/nn_physical_concepts

Primary LanguagePythonApache License 2.0Apache-2.0

Discovering physical concepts with neural networks

Code for: R. Iten, T. Metger, H.Wilming, L. del Rio, and R. Renner. "Discovering physical concepts with neural networks", arXiv:1807.10300 (2018).

This repository contains the trained Tensorflow models used in the paper as well as code to load, train and analyze them.

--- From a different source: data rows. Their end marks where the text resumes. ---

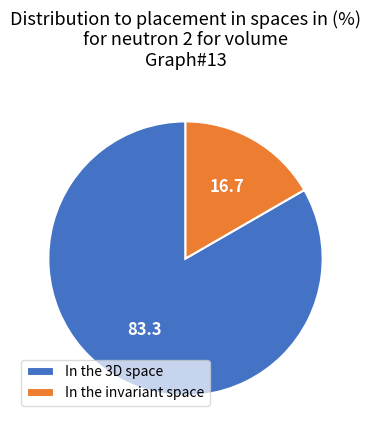

Rank the categories by value from highest to lowest.

In the 3D space, In the invariant space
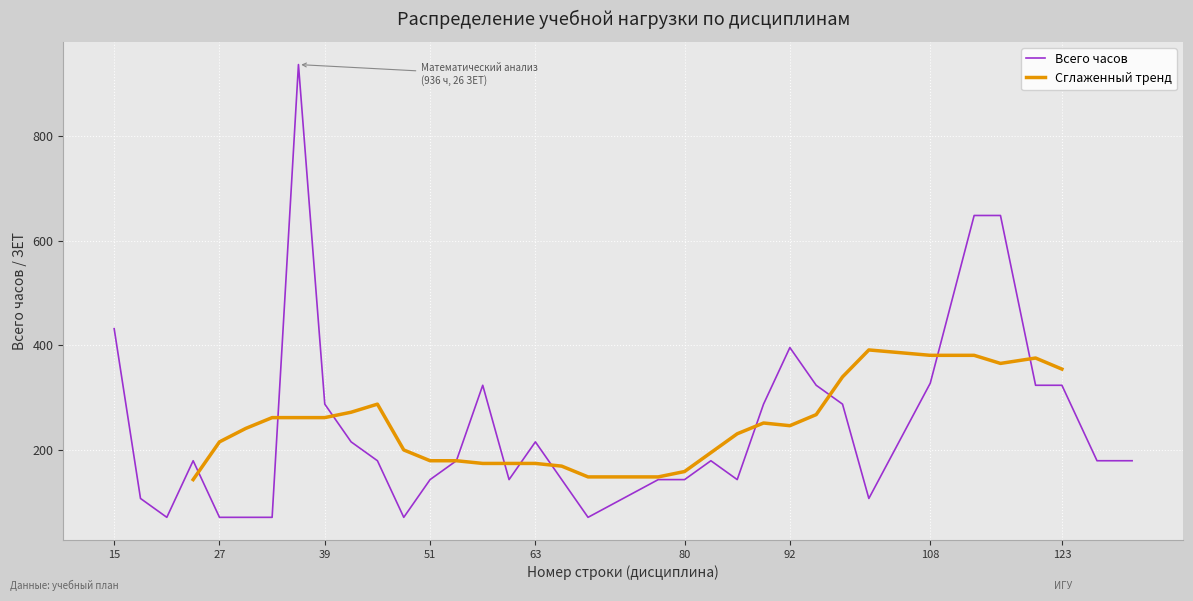

Between 39 and 20, which series saw the biggest shift?

Всего часов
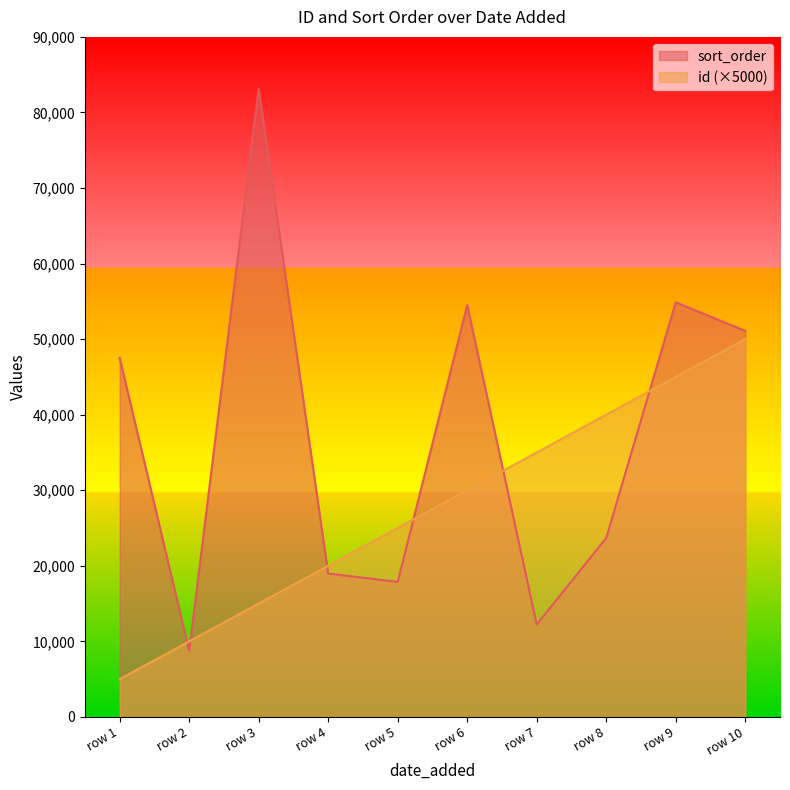

List the series in order of their peak value, lowest first.

id (×5000), sort_order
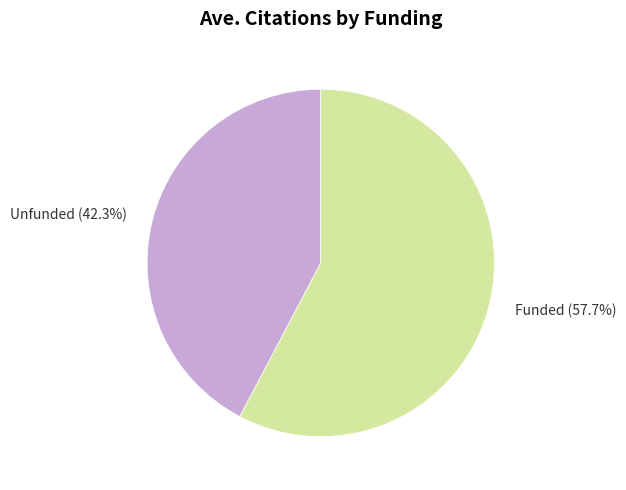

How many slices are in this pie chart?

2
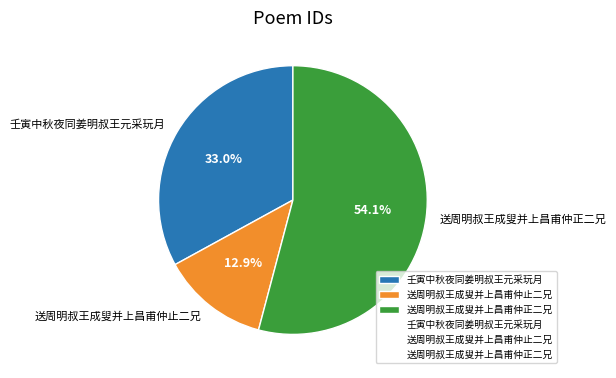

Rank the categories by value from lowest to highest.

送周明叔王成叟并上昌甫仲止二兄, 壬寅中秋夜同姜明叔王元采玩月, 送周明叔王成叟并上昌甫仲正二兄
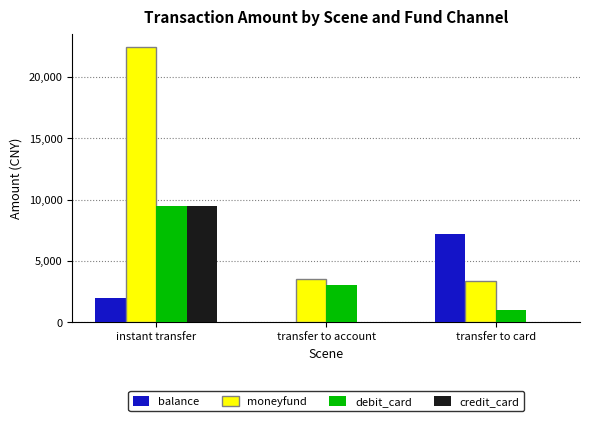

How many values in the credit_card series exceed 0?

1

An overview of how this work relates to other research on the use of AI for the discovery of physical concepts, and recent advances based on this research, is presented in the book "Artificial Intelligence for Scientific Discoveries" (2023).

Requires:

  • Python 2.7
  • numpy
  • matplotlib
  • tensorflow
  • tensorboard
  • tqdm
  • jupyter

Branches:

  • master: Implementation of beta-VAE [1] for reference. Includes an example in the /analysis folder that shows how to set up and train a network.
  • pendulum: SciNet finds correct physical parameters describing a damped pendulum.
  • angular_momentum: SciNet finds and exploits angular momentum conservation to make predictions.
  • qubit: SciNet recovers correct number of parameters describing quantum states.
  • copernicus: SciNet discovers heliocentric model of the solar system.

To use the code:

  1. Clone the repository.
  2. Add the cloned directory nn_physical_concepts to your python path. See here for instructions for doing this in a virtual environment. Without a virtual environment, see here.
  3. Import from scinet import *. This includes the shortcuts nn to the model.py code and dl to the data_loader.py code.
  4. Import additional files (e.g. data generation scripts) using import scinet.my_data_generator as my_data_gen_name.

Generated data files are stored in the data directory. Saved models are stored in the tf_save directory. Tensorboard logs are stored in the tf_log directory.

Some documentation is available in the code. For further questions, please contact us directly.

[1] Higgins, I. et al. beta-VAE: "Learning Basic Visual Concepts with a Constrained Variational Framework", ICLR (2017).